How to inspect your ladders with safety checks
Posted on 19th Mar, 2013 | By Lorretta Tatham
Every year, hundreds of workers are killed or injured after falling from ladders. You may even be surprised to discover that more falls occur when stepping down compared to going up ladders.
Today, we’ll give you an in depth look at how to carry out pre-use checks on your ladders and steps properly – that way you won’t make any mistakes.
These should be carried out every time before use of any type of ladder or step. Need help or unsure? We offer on-site ladder inspections and training to help you and your employees stay safe.
Understand how to inspect a ladder
Surprisingly, the number of injuries and ladder accidents within the construction industry has increased in the last 10 years. This fact has led to the Health and Safety Executive (HSE) stepping up safety awareness and legalisation when it comes to ladder safety.
Since ladders are just everyday objects, it is very common for people to take them for granted but like any work equipment a person must be trained and competent in using them correctly.
Even though there are countless incidents where people have used ladders without having an accident, it is recommended that you have them thoroughly checked by a competent person at least every 6 months.
You or your employees MUST also carry out a pre-use inspection before using the equipment.
Even for seemingly small domestic chores, take the time to go through these checks.
Recommended Pre-Use Safety Checks:
You’re ladder stiles should not be dent, nor have any dents, splinters or creases. That means that any deformed or impacted stile is a sign that your ladder may bend or even snap under pressure – it’s not worth the risk.
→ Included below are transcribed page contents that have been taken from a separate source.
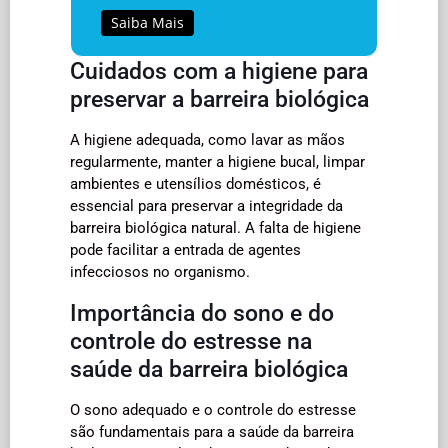
Saiba Mais
Cuidados com a higiene para
preservar a barreira biológica
A higiene adequada, como lavar as mãos
regularmente, manter a higiene bucal, limpar
ambientes e utensílios domésticos, é
essencial para preservar a integridade da
barreira biológica natural. A falta de higiene
pode facilitar a entrada de agentes
infecciosos no organismo.
Importância do sono e do
controle do estresse na
saúde da barreira biológica
O sono adequado e o controle do estresse
são fundamentais para a saúde da barreira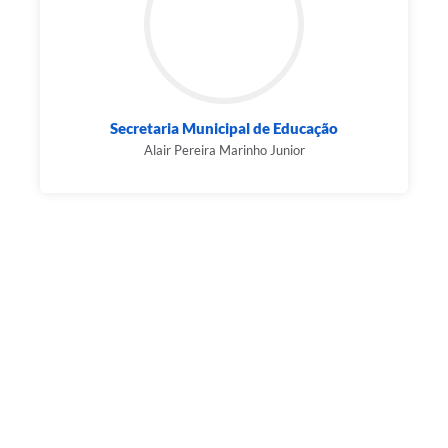
Secretaria Municipal de Educação
Alair Pereira Marinho Junior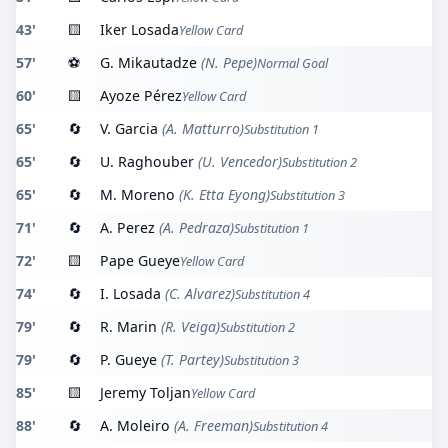
43'
🟨
Iker Losada
Yellow Card
57'
⚽
G. Mikautadze
(N. Pepe)
Normal Goal
60'
🟨
Ayoze Pérez
Yellow Card
65'
🔄
V. Garcia
(A. Matturro)
Substitution 1
65'
🔄
U. Raghouber
(U. Vencedor)
Substitution 2
65'
🔄
M. Moreno
(K. Etta Eyong)
Substitution 3
71'
🔄
A. Perez
(A. Pedraza)
Substitution 1
72'
🟨
Pape Gueye
Yellow Card
74'
🔄
I. Losada
(C. Alvarez)
Substitution 4
79'
🔄
R. Marin
(R. Veiga)
Substitution 2
79'
🔄
P. Gueye
(T. Partey)
Substitution 3
85'
🟨
Jeremy Toljan
Yellow Card
88'
🔄
A. Moleiro
(A. Freeman)
Substitution 4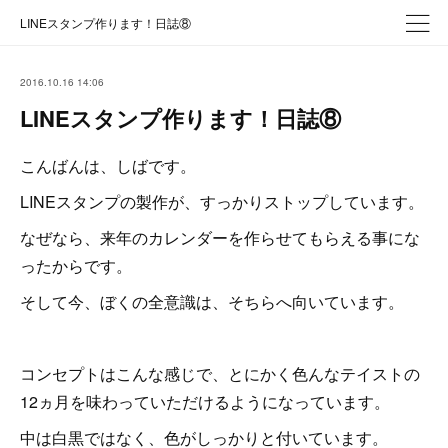
LINEスタンプ作ります！日誌⑧
2016.10.16 14:06
LINEスタンプ作ります！日誌⑧
こんばんは、しばです。
LINEスタンプの製作が、すっかりストップしています。
なぜなら、来年のカレンダーを作らせてもらえる事にな
ったからです。
そして今、ぼくの全意識は、そちらへ向いています。
コンセプトはこんな感じで、とにかく色んなテイストの
12ヵ月を味わっていただけるようになっています。
中は白黒ではなく、色がしっかりと付いています。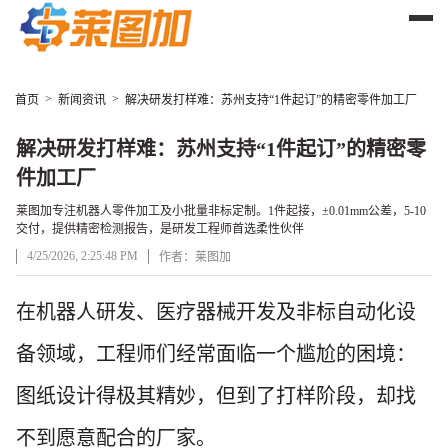
>
>
首页
新闻资讯
解决研发打样难：苏州支持“1件起订”的精密零件加工厂
解决研发打样难：苏州支持“1件起订”的精密零
件加工厂
莱图加专注机器人零件加工及小批量非标定制。1件起接，±0.01mm公差，5-10
交付，提供精密检测报告，是研发工程师首选柔性伙伴
4/25/2026, 2:25:48 PM
作者：莱图加
文章正文
在机器人研发、医疗器械开发及非标自动化设
备领域，工程师们经常面临一个尴尬的困境：
图纸设计得极其精妙，但到了打样阶段，却找
不到愿意配合的厂家。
Are your ladder feet worn, damaged or even missing? To be blunt, that’s a recipe for disaster. Essentially, you must be able to rest the feet on a flat surface without it wobbling at all.
3. Steps and rungs
Missing, bent, or splintered treads/rungs will weaken the ladder. It might snap if in use and undermine the structural integrity.
4. Side Stays, braces or handrails on step ladders
Are these bent, loose or damaged? Are they firmly attached?
5. The platform on step ladders
The platform is a part of the structural integrity of the entire ladder ensure it’s not bent and the rivets are attached. Check the platform’s support bar isn’t bent or damaged in any way.
6. General ladder/stepladder inspections
Check the entire ladder/step ladder for cracks, loose rivets, and splinters, ensuring it’s on a level surface and that the steps are clean & dry – because of wear or due to spills in prior use.
7. Paint on ladders
This a big no no! Paint covers up defects on the aluminium, timber or glass fibre, which the equipment is made of. Timber/wooden ladders should only be painted with clear preserver in order to keep defects visible.
8. Safe Working Load
A ladder may look like it’s ok to use – but wait a minute. The ladder itself may seem like it’s in perfect working condition and thus safe to use, but if it can’t hold your weight, the ladder will collapse.
Check the load capacity and stay well within that range.
Remember: A ladder is a simple piece of equipment, but even the simplest of equipment needs regular care, attention and inspections.